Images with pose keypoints

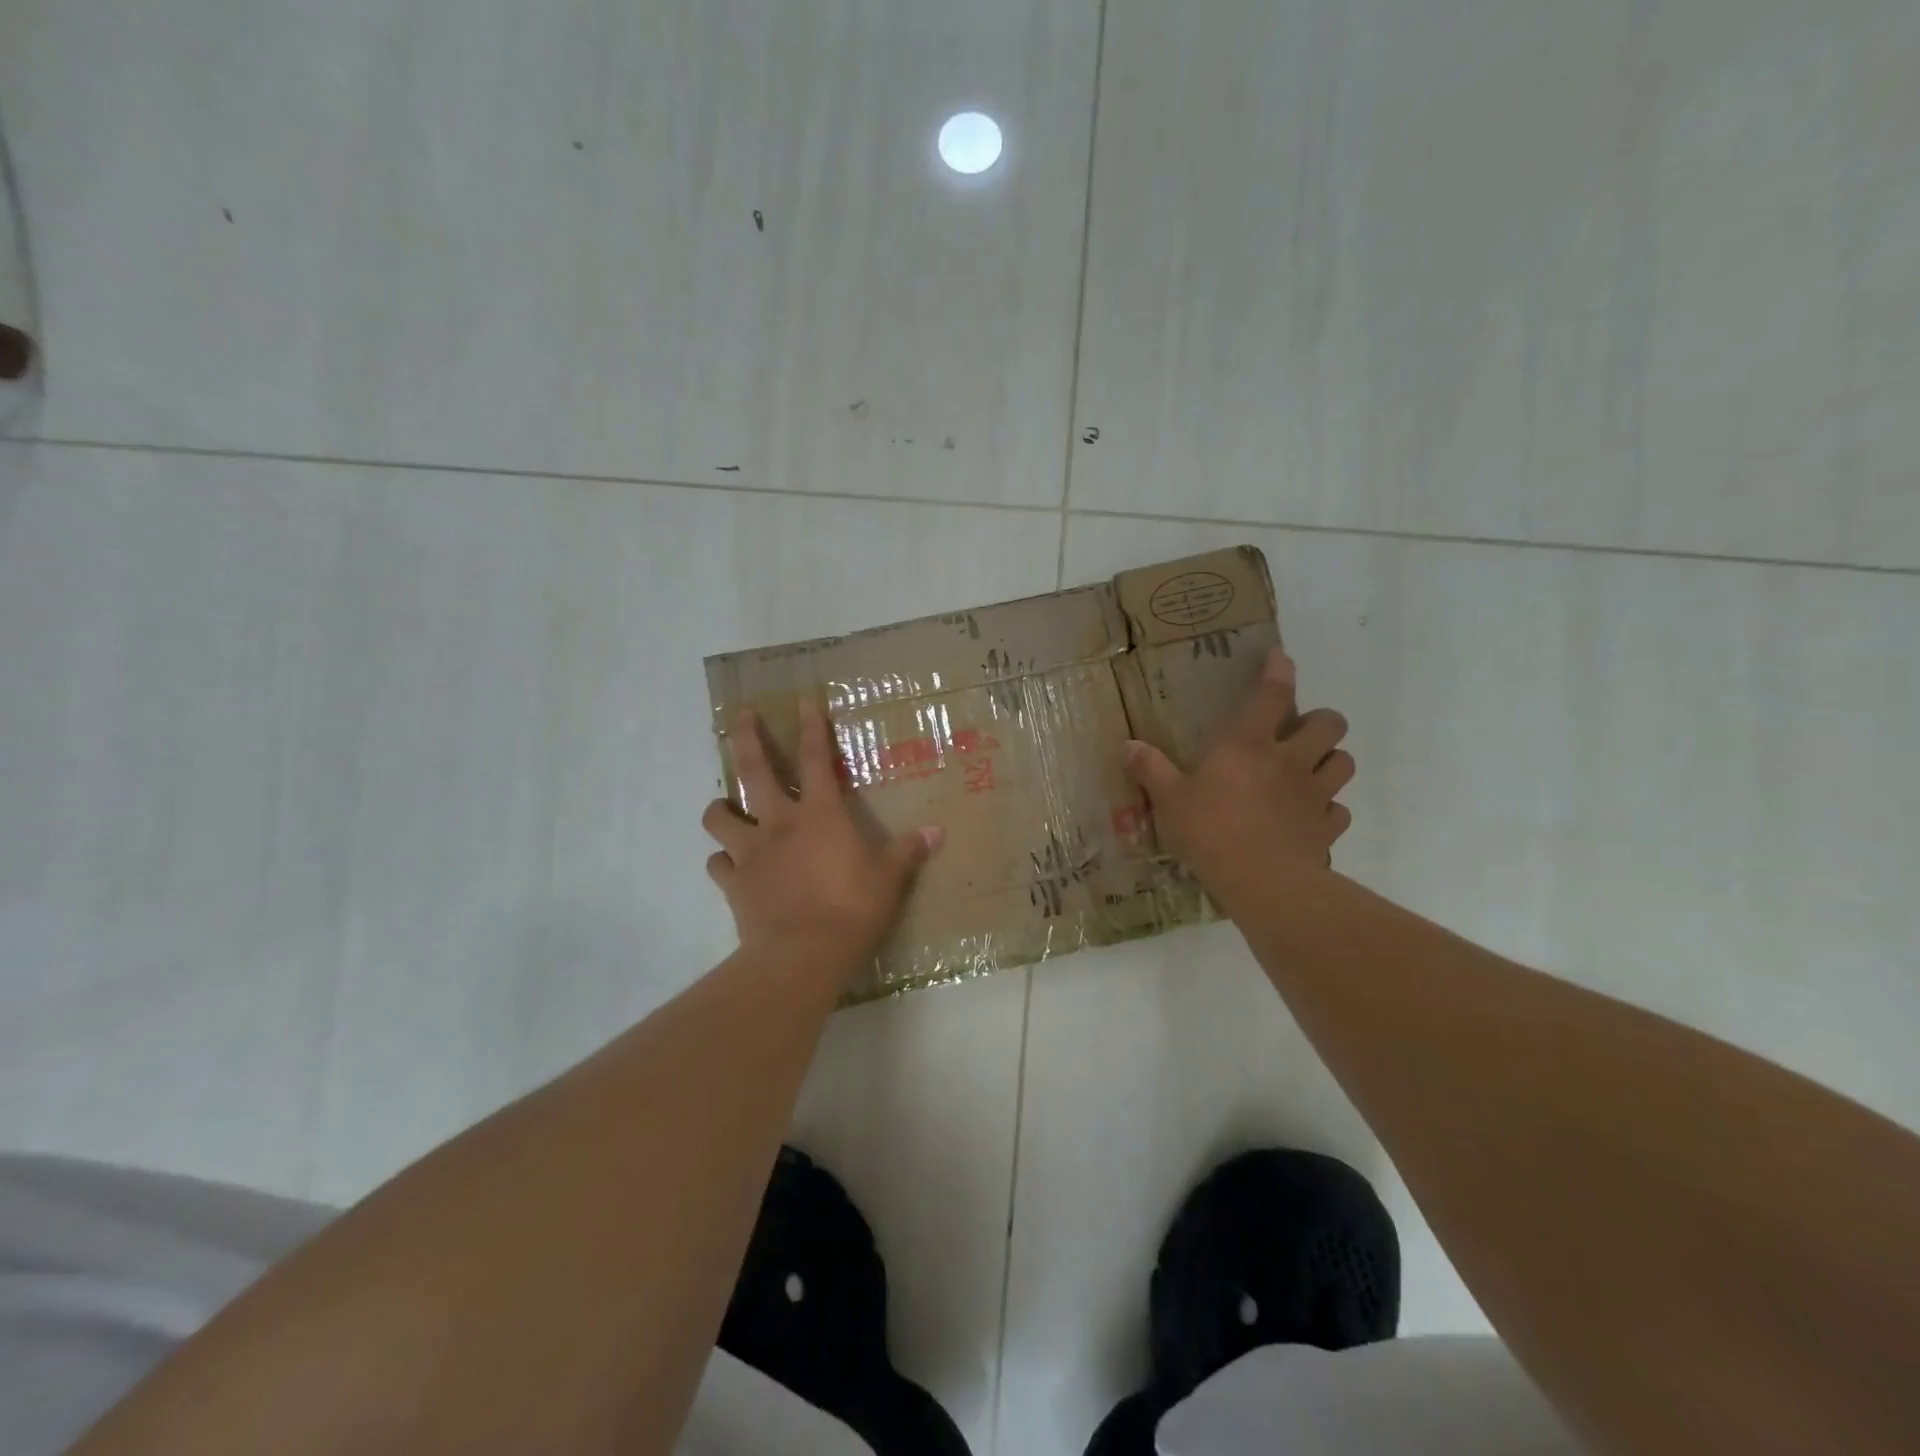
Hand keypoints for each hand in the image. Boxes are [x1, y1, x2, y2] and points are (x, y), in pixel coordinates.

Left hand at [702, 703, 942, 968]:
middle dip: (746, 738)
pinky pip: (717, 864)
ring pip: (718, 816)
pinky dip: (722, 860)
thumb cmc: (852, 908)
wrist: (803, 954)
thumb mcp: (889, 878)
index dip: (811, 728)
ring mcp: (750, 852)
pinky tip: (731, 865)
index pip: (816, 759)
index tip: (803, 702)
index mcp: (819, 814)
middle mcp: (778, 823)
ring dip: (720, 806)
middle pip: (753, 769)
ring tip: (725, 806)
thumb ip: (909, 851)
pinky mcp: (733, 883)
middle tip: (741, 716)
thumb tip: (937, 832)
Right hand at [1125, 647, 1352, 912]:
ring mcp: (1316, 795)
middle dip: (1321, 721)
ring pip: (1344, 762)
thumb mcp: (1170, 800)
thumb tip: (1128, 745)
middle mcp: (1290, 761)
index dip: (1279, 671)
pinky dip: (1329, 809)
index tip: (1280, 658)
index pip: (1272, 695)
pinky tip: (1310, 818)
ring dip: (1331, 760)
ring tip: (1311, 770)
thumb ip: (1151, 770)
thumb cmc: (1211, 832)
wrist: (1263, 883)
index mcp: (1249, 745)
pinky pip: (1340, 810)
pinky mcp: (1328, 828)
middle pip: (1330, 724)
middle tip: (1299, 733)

==

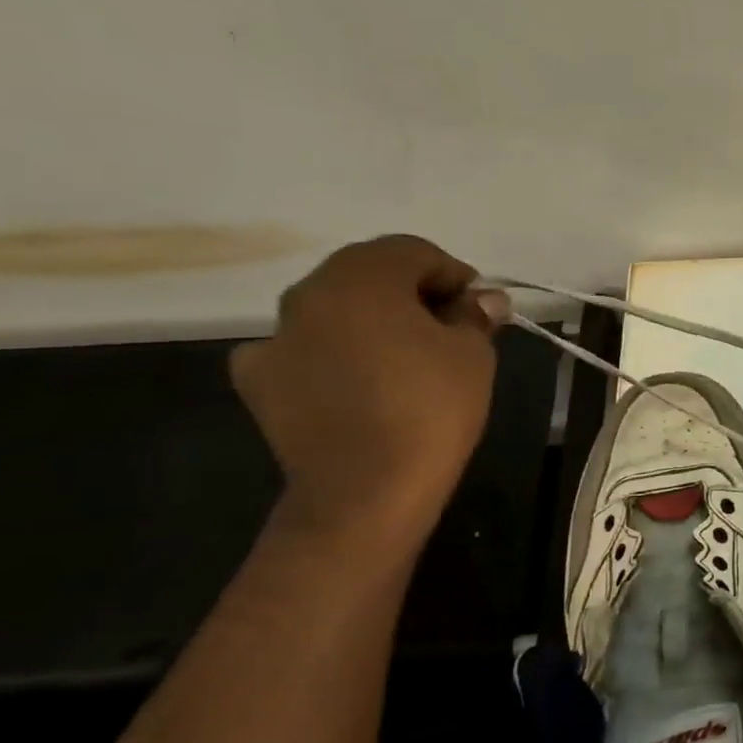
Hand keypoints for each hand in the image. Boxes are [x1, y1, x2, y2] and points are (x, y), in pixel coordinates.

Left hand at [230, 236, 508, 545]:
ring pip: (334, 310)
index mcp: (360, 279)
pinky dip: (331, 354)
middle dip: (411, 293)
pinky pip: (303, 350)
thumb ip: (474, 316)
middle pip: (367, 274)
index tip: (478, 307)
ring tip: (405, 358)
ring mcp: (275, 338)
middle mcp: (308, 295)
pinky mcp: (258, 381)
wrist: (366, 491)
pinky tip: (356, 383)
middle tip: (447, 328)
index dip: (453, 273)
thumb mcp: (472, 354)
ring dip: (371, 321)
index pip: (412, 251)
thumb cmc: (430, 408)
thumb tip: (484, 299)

• **EXERCISE DESCRIPTION**
Reproduce each line from the data that has "thumb" in it.

• **RESPONSE AREA**
thumb cmc: (852, 908)
thumb mcp: (889, 878)
thumb ip: (909, 851)
thumb tip: (937, 832)
thumb mcp: (1170, 800)
thumb tip: (1128, 745)
thumb ip: (1151, 770)
thumb cmc: (1211, 832)
thumb ip: (474, 316)
thumb mcp: (472, 354)
thumb cmc: (430, 408)
thumb tip: (484, 299)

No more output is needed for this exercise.